Cast and Crew Information
Matt Smith as the Doctor (11)
Jenna-Lousie Coleman as Clara
Michael Dixon as Dave
Nicola Sian as Ellie
Aidan Cook as the Mummy
Feth Greenwood as Dor’een
Emilia Jones as Merry
Written by Neil Cross
Directed by Farren Blackburn
This is available from Amazon.com, iTunes US and iTunes Canada in digital format now. It can be preordered on DVD along with the rest of season seven, part two from Amazon.com and Amazon.ca for its May 28 release.
The Doctor investigates Clara’s past before taking her on a grand day out to see the Rings of Akhaten. Once there, they discover trouble couched in an ancient ceremony.
“There’s one thing you need to know about traveling with me. Well, one thing aside from the blue box and the two hearts. We don’t walk away.”
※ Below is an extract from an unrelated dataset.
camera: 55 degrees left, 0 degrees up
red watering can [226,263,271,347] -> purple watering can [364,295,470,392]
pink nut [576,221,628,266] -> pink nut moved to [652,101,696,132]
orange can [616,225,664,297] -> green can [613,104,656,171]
How many people who haven’t seen Hartnell episodes were jolted out of the episode when he mentioned a granddaughter?
This seems original to me, but having only seen half of the first ten stories, it’s entirely possible that this is a sequel to a story I’m just not aware of, particularly given the granddaughter comment. Of course, since he only mentioned seeing it with his granddaughter and not her school teachers, it’s quite possible that this takes place prior to “An Unearthly Child” and is merely being used to set up the origin story that has been promised later this year. I give it 5 out of 6.
The effects were decently done. There are some issues with lining up the cracks in the glass with the physical objects causing them, which threw me out of the episode for a moment. Also, if you are going to point the cameras at the aliens who are singing, make their mouths move. If you can’t afford mouths that move, point the cameras somewhere else. I give it 4 out of 6.
The story does a nice job of setting up the dynamic between the Doctor and Clara, and (unless I miss my guess) adding to Clara’s mystique while setting up the character arcs colliding during the fall of the eleventh that was promised at the end of series six. I’m not sure how necessary the mummy was, though, but given how elaborate the makeup was and how little relative use they got from it, I’m betting we’ll see that species again. I give it 5 out of 6.
The acting from the leads is brilliant. Smith has a very clear picture of who his Doctor is, and Jenna-Louise Coleman is immediately likeable and brings an independence and challenge to their dynamic that is wonderful to see. Dixon and Sian are also impressive in their roles. I give it 5 out of 6.
The production is nicely done. The BBC is clearly increasing the funding for the series, and Moffat is clearly stretching every dollar to its absolute limit. I do have minor quibbles, particularly in regards to the original placement of the camera when the Doctor started crossing his hearts, making it difficult to see that both hands were, indeed, crossing himself. Similarly, the shots of the “singing” aliens were disorienting, and we saw too much of the crowded area to really believe the Doctor’s disappearance early on. Each is in a minor complaint, but I had six or seven such moments in about 40 minutes time, which is enough to be a problem. I give it 4 out of 6.
The emotional response was excellent. From the high point speech to single passenger moped, this worked very well. The comfortable banter between the Doctor and Clara, such as when she asked if he was going to fight, helps endear the pair to the viewers. Part of me also wonders if last episode’s “big bad” is going to be seen traveling in time to posess interstellar matter just as it posessed snow for the Christmas special. I give it 6 out of 6.
Overall, we’ve got a decent second chapter to this part of the series, propelled in large part by a very strong companion. I give it 5 out of 6.
In total, The Rings of Akhaten receives 34 out of 42.